A newly released set of documents directly links senior Chinese leaders, including President Xi Jinping, to the state’s crackdown on Uyghur Muslims.
The documents include speeches that analysts say prove that senior Chinese government leaders called for action that led to the mass detention and forced labor of members of the Muslim minority.
China continues to deny constantly that it is practicing genocide against Uyghur Muslims.
Some of the documents were the subject of an earlier report, but the latest leak contained previously unpublished information.
In September, the previously unpublished documents were received in full by the Uyghur Court, an independent people’s court in Britain.
The documents, called the “Xinjiang Papers”, the name of the region that includes most Uyghur Muslims in China, reveal how Chinese Communist Party leaders, including President Xi and Prime Minister Li Keqiang, made statements that directly led to policies affecting Uyghur Muslims and others.
These policies include forced arrests, mass sterilization, forced assimilation, re-education, and coercion of detained Uyghurs to work in factories.

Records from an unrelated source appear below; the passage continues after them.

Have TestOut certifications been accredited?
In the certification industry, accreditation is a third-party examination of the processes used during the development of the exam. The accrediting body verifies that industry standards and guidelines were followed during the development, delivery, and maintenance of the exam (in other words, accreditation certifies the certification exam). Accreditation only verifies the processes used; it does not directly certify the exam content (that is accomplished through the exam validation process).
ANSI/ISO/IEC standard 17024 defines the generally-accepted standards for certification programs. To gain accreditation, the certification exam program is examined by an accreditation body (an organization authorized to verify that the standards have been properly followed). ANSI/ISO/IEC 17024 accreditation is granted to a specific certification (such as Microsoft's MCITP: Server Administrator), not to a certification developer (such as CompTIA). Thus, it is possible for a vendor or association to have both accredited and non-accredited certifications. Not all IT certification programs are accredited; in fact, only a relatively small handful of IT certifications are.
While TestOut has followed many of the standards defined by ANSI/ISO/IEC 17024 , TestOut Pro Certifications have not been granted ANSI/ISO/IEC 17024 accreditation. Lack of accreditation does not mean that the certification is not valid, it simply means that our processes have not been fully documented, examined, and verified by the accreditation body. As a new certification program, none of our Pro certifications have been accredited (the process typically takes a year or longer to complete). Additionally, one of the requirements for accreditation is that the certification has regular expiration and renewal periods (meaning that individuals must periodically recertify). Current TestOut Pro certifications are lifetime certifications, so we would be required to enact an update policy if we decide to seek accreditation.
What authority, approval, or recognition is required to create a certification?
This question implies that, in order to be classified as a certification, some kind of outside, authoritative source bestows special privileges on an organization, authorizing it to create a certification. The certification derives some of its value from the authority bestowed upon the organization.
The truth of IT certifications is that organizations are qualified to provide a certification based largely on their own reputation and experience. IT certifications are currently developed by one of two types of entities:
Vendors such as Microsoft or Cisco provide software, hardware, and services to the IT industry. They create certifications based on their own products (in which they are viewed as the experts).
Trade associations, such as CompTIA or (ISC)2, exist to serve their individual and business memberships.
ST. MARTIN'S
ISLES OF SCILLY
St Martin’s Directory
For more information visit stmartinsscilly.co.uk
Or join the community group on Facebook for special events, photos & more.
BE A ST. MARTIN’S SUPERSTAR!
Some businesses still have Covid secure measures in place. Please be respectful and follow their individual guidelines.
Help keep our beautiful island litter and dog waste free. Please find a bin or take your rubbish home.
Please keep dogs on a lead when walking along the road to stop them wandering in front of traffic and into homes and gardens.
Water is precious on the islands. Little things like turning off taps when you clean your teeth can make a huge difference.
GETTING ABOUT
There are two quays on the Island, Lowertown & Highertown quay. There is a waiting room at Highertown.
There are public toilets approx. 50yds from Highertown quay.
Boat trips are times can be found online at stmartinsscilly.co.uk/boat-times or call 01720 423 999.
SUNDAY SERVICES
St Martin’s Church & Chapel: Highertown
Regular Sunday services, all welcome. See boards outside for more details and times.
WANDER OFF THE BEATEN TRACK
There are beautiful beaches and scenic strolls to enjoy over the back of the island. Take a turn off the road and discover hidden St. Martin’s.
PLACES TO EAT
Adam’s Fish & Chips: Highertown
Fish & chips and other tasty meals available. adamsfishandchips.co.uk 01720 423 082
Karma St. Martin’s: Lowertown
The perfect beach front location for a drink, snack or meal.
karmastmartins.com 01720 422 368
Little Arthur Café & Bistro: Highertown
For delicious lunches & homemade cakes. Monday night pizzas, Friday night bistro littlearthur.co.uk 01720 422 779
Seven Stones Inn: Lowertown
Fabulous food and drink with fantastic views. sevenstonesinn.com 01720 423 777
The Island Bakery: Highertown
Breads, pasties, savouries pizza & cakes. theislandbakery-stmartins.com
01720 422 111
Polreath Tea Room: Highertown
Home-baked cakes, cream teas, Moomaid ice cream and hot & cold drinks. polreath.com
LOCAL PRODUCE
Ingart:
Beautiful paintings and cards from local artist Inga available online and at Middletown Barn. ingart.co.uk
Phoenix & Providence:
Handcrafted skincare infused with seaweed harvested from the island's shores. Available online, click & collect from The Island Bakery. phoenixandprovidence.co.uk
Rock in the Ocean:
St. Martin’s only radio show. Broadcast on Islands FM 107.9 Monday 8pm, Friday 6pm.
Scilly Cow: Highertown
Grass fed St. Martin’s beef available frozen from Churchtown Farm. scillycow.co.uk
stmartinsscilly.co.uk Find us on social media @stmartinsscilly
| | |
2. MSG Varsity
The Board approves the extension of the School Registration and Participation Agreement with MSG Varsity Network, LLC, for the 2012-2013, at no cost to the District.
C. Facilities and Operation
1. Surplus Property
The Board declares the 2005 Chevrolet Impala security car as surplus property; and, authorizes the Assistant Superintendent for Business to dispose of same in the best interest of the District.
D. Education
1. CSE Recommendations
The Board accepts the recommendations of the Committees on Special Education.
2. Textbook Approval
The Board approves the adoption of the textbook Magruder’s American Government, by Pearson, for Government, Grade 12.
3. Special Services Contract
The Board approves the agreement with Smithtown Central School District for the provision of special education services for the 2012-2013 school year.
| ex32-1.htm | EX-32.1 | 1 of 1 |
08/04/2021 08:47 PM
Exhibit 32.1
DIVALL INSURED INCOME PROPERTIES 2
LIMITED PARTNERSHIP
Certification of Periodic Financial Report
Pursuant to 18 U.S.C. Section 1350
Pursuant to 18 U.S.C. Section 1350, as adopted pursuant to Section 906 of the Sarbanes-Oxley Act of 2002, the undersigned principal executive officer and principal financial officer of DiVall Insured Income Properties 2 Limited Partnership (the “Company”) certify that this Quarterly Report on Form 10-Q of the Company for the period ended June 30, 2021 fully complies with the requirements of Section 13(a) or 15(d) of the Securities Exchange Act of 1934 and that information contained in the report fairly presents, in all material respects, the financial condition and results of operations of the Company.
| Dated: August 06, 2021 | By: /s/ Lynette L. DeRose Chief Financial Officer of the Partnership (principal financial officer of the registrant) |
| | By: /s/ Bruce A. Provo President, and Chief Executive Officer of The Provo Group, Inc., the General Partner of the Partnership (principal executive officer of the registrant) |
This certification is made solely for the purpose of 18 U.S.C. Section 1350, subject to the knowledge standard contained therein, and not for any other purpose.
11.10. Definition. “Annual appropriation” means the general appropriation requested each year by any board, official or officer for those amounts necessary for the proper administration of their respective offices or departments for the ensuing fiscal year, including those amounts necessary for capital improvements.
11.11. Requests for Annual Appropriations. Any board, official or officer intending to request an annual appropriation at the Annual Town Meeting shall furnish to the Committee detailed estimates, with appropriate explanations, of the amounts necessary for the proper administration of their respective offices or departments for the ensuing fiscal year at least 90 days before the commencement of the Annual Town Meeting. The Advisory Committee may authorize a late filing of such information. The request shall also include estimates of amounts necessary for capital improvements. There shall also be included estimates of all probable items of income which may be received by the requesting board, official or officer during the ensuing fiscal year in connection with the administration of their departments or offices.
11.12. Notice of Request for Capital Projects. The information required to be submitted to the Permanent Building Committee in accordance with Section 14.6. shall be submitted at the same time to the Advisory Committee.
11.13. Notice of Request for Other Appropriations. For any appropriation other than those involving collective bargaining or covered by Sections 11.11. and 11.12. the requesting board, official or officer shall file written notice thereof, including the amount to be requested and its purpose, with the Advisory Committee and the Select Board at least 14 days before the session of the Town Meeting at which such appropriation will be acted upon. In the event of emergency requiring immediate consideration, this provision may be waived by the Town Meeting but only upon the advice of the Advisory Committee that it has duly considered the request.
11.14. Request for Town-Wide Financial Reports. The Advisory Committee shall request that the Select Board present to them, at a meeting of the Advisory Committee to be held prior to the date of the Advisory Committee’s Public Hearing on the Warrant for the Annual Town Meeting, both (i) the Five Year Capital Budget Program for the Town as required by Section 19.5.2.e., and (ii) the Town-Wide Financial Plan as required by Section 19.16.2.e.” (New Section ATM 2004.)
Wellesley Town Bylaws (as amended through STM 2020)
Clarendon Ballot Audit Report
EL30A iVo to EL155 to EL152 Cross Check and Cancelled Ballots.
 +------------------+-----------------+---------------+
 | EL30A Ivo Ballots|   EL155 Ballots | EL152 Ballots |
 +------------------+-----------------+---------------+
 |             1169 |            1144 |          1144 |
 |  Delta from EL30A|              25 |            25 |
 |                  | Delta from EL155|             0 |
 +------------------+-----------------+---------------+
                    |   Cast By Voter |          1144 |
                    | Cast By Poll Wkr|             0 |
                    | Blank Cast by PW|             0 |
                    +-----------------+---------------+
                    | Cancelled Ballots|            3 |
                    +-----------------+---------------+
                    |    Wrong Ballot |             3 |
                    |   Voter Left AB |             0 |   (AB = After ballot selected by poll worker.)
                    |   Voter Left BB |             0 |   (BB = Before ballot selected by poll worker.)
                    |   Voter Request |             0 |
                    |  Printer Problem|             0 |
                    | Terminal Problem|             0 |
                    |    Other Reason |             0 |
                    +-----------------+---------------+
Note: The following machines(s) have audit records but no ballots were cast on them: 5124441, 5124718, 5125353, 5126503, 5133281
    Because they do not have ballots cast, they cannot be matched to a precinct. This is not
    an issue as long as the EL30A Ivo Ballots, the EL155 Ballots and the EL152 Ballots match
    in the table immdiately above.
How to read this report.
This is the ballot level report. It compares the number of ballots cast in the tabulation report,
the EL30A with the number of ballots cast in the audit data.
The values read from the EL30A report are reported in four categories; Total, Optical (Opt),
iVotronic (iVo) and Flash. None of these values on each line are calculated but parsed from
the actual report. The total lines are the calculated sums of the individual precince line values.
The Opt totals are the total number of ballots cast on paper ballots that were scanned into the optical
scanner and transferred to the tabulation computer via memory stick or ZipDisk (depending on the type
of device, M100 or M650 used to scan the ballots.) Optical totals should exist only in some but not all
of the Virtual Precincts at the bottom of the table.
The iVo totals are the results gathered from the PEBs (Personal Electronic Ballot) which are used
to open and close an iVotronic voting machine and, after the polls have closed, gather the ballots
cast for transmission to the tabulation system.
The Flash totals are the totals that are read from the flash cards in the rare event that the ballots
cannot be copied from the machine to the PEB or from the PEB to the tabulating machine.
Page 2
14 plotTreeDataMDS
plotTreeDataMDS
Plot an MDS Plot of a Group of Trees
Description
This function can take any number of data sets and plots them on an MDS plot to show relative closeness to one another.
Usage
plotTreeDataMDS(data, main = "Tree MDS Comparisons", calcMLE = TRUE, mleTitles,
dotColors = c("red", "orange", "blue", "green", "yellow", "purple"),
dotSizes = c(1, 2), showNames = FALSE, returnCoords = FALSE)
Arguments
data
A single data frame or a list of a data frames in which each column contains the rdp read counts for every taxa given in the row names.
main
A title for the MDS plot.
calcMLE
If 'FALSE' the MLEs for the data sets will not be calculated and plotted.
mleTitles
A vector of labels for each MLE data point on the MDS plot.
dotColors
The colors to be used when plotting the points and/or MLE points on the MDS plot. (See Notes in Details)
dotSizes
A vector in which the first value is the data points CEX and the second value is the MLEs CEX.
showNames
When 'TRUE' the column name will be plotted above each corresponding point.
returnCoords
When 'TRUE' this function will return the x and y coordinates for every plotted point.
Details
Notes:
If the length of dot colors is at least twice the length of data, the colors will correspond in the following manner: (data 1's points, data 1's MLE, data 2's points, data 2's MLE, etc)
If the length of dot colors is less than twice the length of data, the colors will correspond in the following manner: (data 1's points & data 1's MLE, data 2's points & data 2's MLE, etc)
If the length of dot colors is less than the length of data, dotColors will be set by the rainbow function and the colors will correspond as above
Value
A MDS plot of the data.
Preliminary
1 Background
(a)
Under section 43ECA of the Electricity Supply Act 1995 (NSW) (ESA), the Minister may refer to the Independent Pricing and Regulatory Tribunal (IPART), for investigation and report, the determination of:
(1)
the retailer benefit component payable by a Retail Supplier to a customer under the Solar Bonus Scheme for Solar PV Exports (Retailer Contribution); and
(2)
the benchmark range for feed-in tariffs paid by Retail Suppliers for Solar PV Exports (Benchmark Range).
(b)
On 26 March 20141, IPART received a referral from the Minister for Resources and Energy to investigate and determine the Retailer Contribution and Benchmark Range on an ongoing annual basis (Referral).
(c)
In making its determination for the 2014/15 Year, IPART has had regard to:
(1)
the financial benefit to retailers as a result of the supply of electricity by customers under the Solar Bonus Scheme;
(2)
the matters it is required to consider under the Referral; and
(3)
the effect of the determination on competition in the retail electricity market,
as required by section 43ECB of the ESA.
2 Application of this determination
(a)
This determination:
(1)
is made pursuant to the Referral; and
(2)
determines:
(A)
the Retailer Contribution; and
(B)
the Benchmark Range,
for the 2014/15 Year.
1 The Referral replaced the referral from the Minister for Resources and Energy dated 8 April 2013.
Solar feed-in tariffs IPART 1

The New York Times reported an identical set of documents leaked to it in 2019, but not all of them were made available to the public.
In his report, Dr. Adrian Zenz said that his analysis showed that the links between statements by senior government figures and subsequent policies implemented with the Uyghurs were “more comprehensive, detailed and significant than previously understood.”
China is under enormous international pressure due to allegations of human rights abuses in Xinjiang.